Douglas E. Baker has argued that a belief in American exceptionalism is incompatible with acceptance of the Christian Gospel. Franklin Roosevelt and Abraham Lincoln, among others, tried to yoke the authority of divine Scripture to the policies they pursued in office. Likewise, John Kasich responds to conservatives who critique his expansion of Medicaid as governor of Ohio with Matthew 25’s injunction to care for the less privileged. Baker’s focus is on how this tendency to reach for divine sanction leads to the idolization of the state. It is important to note that this has implications for the tone of our political discourse, too.

As we saw in the debate over Syrian refugees, liberals make much of conservatives’ purported hypocrisy in championing Christianity but not formulating policies that reflect its precepts.
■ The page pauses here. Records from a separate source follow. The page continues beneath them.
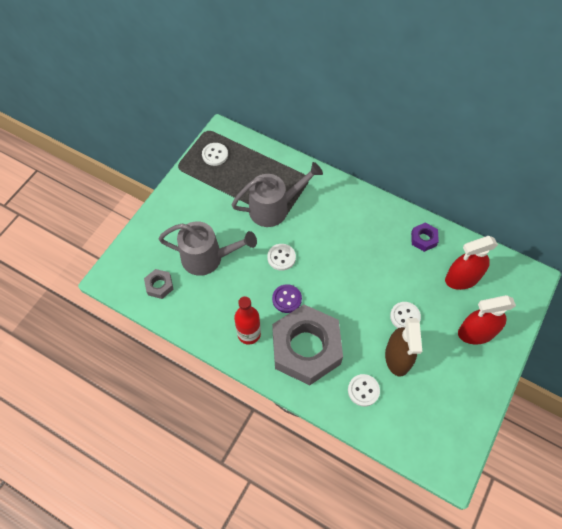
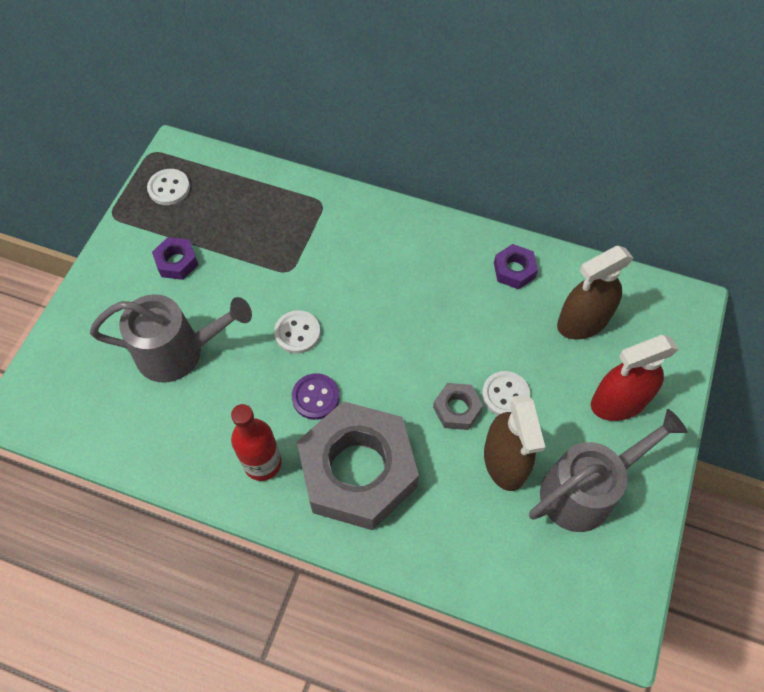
camera: 10 degrees left, 0 degrees up
grey nut [144,269,174,299] -> grey nut moved to [433,383,483,430]
grey watering can [232,162,323,227] -> grey watering can moved to [529,409,688,532]
white button [348,374,380,407] -> none
red spray bottle [445,236,498,290] -> brown spray bottle [557,246,634,340]
none -> purple nut [152,237,198,280]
However, as Arthur Brooks of Syracuse University has found, conservative families are likely to give 30 percent more of their income to charity than liberal families, even though they are on average 6 percent less wealthy. Conservatives, on average, also give more blood. I refer to these metrics not as categorical proof that liberals are less charitable than conservatives. The important point is that conservatives don’t see government as a legitimate mediator for their generosity. They trust their own ability to shepherd resources charitably more than that of the government. Acknowledging this fact would make disagreements over public policy much more productive.